__Task to carry out__
Report each line of the entries below that has the word "Subway" in it.

(Input data Opens)

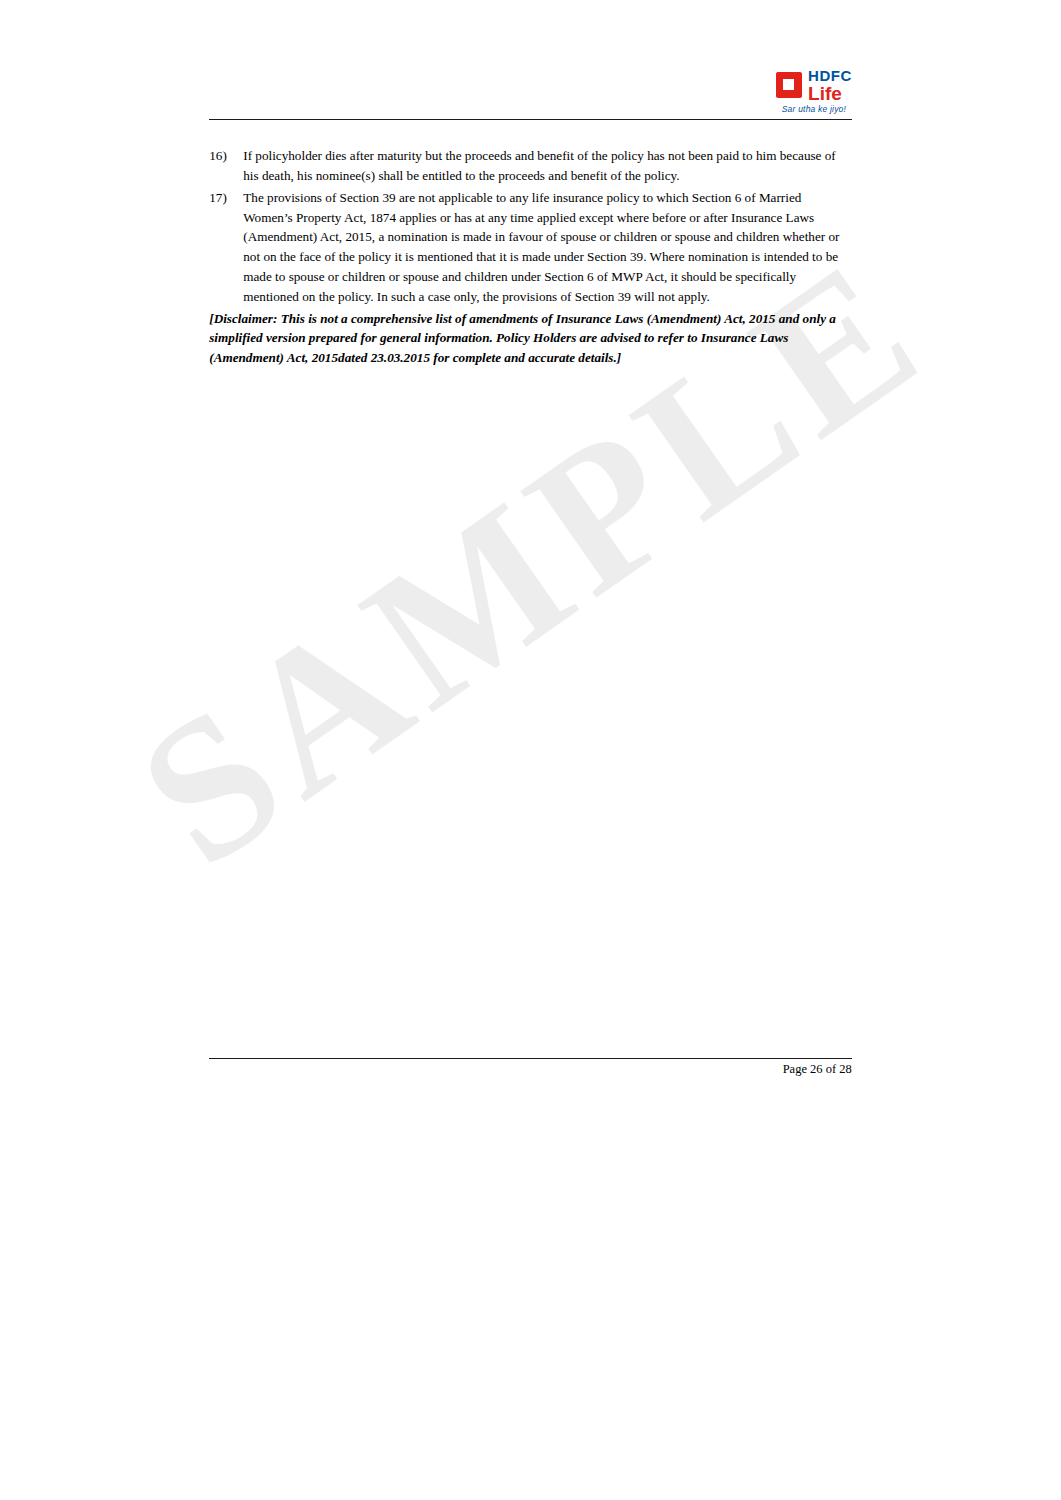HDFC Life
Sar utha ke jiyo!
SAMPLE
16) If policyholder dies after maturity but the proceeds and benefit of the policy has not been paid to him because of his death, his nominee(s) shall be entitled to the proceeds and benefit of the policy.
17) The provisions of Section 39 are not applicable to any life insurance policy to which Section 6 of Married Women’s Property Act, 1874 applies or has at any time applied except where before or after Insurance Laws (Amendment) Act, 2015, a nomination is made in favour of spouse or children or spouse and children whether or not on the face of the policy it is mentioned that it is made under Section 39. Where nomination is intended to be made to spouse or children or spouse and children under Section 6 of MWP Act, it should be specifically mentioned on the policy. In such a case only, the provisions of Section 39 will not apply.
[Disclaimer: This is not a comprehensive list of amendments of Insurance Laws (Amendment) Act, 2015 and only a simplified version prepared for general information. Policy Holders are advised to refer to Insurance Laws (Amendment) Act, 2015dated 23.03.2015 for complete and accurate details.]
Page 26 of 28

(Input data Closes)
(Input data Opens)

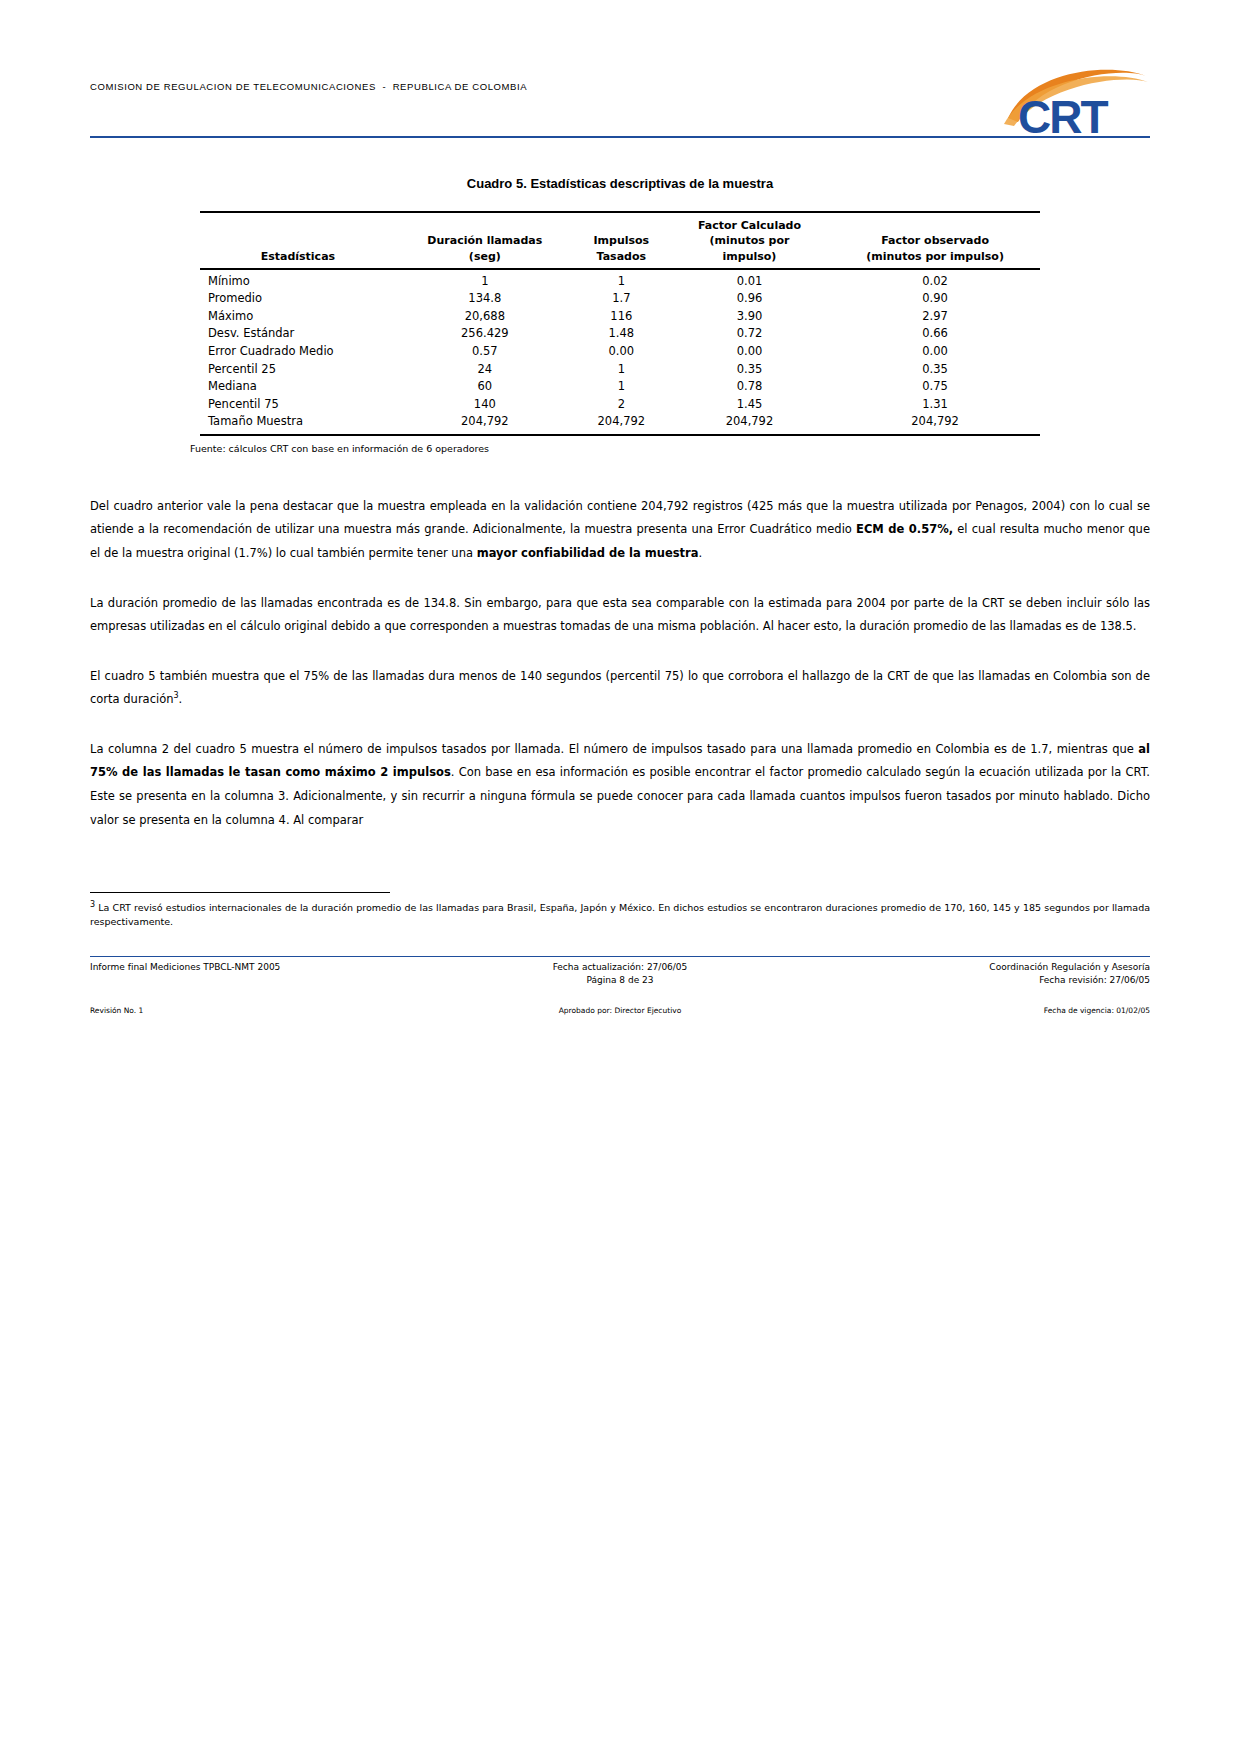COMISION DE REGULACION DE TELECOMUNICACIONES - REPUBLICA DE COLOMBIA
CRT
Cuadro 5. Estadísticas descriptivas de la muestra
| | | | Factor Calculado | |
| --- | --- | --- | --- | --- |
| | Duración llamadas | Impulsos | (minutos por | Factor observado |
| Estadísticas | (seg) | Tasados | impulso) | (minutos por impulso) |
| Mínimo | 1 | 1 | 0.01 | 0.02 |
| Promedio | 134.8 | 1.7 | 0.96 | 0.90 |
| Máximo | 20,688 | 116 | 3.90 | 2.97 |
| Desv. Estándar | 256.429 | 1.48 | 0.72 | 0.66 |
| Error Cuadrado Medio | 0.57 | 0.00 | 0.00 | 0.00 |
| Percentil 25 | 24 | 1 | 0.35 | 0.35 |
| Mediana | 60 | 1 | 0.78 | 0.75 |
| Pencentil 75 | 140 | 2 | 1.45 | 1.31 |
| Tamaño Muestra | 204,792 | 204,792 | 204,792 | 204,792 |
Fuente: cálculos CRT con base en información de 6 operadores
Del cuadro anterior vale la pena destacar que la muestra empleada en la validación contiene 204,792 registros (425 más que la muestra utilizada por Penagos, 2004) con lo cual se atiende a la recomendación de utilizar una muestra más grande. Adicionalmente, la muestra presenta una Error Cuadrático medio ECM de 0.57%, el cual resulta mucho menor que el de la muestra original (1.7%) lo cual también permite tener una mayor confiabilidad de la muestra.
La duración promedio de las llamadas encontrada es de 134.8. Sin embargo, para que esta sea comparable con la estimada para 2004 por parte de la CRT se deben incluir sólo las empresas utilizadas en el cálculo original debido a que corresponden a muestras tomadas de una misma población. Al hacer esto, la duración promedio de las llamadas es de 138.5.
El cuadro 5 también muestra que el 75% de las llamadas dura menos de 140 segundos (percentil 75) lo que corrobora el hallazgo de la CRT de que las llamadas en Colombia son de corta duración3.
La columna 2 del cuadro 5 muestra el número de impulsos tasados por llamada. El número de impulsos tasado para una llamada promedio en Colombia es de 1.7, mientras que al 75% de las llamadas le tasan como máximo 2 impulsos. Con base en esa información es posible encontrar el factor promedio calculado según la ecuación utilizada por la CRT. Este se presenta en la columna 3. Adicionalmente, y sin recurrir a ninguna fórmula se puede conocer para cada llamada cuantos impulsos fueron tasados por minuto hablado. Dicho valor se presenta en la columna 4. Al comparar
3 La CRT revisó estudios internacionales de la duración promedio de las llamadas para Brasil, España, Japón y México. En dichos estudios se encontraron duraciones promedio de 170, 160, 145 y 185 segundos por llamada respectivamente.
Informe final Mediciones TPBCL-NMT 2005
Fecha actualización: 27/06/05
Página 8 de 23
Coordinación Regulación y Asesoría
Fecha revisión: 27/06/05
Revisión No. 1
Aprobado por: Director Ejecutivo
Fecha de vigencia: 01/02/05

(Input data Closes)
(Input data Opens)

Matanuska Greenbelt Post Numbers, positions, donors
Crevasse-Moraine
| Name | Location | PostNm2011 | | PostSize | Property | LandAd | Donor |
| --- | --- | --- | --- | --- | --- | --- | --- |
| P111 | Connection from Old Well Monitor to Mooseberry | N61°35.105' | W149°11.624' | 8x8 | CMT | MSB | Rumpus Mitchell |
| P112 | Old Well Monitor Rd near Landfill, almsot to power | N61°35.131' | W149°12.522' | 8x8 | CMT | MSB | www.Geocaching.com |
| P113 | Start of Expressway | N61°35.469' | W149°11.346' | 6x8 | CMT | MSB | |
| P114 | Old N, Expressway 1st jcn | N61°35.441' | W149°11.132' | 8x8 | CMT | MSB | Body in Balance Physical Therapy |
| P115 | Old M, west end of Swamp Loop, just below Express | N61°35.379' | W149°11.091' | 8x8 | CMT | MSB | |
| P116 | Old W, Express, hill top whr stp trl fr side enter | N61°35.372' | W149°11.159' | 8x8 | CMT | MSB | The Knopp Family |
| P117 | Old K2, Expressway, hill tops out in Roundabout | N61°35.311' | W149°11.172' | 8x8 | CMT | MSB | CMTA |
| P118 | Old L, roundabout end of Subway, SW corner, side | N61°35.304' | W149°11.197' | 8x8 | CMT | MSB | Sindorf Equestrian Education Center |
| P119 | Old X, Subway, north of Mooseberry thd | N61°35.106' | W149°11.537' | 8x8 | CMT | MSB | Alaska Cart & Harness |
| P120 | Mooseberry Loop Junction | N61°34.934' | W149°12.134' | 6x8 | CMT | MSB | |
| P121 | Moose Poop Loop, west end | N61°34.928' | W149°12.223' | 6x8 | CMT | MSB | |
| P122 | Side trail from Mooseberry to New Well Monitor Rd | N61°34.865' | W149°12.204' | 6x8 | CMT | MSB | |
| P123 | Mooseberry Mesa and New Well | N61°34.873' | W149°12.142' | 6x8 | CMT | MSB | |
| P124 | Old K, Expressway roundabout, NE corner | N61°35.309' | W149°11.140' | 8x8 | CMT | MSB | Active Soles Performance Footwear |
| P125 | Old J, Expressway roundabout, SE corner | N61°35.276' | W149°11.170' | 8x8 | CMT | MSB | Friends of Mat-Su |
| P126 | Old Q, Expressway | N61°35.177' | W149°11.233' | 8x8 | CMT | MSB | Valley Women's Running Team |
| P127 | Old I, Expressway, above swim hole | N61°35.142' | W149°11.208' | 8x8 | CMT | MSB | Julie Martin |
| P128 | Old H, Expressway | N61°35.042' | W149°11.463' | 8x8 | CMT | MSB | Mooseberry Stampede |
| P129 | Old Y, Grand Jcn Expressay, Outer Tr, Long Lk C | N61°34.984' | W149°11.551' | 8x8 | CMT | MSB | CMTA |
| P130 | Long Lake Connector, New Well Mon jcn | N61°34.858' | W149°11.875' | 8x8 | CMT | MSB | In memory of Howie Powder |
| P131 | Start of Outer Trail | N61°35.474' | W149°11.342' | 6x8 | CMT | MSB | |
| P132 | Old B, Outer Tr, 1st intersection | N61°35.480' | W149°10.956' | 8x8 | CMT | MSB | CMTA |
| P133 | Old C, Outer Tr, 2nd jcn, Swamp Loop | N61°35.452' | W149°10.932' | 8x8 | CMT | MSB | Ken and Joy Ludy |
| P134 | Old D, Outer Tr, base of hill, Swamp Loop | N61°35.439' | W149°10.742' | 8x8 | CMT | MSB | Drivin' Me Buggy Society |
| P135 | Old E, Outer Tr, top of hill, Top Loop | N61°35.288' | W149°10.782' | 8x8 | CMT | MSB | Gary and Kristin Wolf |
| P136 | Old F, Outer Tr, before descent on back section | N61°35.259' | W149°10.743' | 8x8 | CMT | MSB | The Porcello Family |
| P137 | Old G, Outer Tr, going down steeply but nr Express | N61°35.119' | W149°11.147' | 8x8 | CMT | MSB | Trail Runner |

(Input data Closes)

__Response below__
| P118 | Old L, roundabout end of Subway, SW corner, side | N61°35.304' | W149°11.197' | 8x8 | CMT | MSB | Sindorf Equestrian Education Center |
| P119 | Old X, Subway, north of Mooseberry thd | N61°35.106' | W149°11.537' | 8x8 | CMT | MSB | Alaska Cart & Harness |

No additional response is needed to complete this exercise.